M. Dumas a triplé cet effet en faisant délier Buridan en trois fois, voilà ce que je dois avouer et dire. Il a été au-dessus de moi de toute la hauteur du talent éprouvé sur la faiblesse qui s’essaye, du faire sur l’inexpérience.

Quant à la vérité de ce que j’avance, elle se trouvera, pour tout lecteur impartial, d’abord dans la précision, la textualilé des détails, si je puis m’exprimer ainsi ; je ne cite pas seulement ce qui se trouve dans la Tour de Nesle actuelle, mais ce qui ne s’y trouve pas, entre autres une scène du quatrième tableau. Buridan venait en bohémien, et non en capitaine, chez Orsini sorcier. Celui-ci voulait en imposer au bohémien, qui lui révélait les meurtres de la Tour de Nesle comme il les avait révélés à Marguerite ; et bientôt l’envoûteur tombait aux genoux du bohémien, pris aux propres superstitions que lui-même inspirait au vulgaire, à savoir que, peut-être, il y avait de vrais sorciers ! Cette scène a dû disparaître du moment qu’Orsini était fait tavernier.

Ensuite, j’ai pour probabilité, je devrais dire pour preuve de ma parole, la parole même de M. Dumas, dans cette lettre où il me dit : « Harel est venu me demander des conseils pour un drame de vous qu’il désirait monter.
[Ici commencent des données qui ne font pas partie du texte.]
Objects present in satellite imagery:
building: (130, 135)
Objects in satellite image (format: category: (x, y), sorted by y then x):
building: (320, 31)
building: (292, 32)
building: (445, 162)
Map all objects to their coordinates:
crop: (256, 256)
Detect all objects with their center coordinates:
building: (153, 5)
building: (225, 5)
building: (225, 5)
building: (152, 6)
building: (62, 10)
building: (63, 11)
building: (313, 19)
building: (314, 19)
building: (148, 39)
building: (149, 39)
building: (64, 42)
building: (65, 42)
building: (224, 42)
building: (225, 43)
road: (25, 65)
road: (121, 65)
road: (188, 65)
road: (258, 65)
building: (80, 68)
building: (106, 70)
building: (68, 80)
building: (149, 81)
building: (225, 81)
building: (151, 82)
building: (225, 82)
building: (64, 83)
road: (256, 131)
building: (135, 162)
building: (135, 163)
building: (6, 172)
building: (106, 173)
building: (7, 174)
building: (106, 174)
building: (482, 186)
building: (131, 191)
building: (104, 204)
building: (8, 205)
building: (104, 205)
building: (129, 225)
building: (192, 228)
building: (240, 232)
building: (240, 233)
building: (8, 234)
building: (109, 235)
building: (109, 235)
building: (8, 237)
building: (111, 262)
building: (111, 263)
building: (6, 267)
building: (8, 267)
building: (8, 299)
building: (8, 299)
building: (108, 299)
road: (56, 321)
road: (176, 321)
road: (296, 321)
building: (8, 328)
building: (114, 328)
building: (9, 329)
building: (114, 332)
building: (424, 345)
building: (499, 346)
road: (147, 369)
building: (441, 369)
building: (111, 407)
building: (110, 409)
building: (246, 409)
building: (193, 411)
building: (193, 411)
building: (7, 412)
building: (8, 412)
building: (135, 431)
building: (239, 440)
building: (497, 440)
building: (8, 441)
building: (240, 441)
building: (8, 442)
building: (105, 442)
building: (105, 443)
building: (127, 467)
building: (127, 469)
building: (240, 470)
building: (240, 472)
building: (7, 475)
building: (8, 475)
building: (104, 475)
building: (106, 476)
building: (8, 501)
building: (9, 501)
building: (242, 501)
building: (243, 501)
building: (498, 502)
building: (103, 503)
Votre pièce… Ce que j’ai été heureux de pouvoir y ajouter…, etc. » On ne parle point ainsi d’un ouvrage dans lequel on a tout fait. Puis un mot de M. Harel, que je reçus avant mon départ (après la retraite de Janin), et dans lequel il me dit : « Écrivez-moi ; soignez votre santé, et surtout travaillez ! » Il y avait donc des modifications, des changements arrêtés, un travail à faire !… On le nie, je l’affirme, et j’affirme avec pièces !… C’est au lecteur à juger[1].

  1. « Je soussigné, l’un des directeurs du journal l’Avant-Scène, ancien inspecteur général du théâtre de la Porte-Saint-Martin, sous M. de Lhéry, prédécesseur de M. Harel, déclare que, peu de temps avant la retraite de M. de Lhéry, M. F. Gaillardet me communiqua un manuscrit de la Tour de Nesle, en cinq actes, sans tableaux, dont il était seul auteur ; que, plus tard, et avant son départ pour la province, M. Gaillardet me montra un nouveau plan du même drame en tableaux, et dans lequel était, à très-peu de chose près, toute la Tour de Nesle actuelle ; plan qui venait d’être arrêté, m’a-t-il dit, entre lui et M. Harel.
    » En foi de quoi, etc.
    Duperret.
    » 21 septembre 1834. »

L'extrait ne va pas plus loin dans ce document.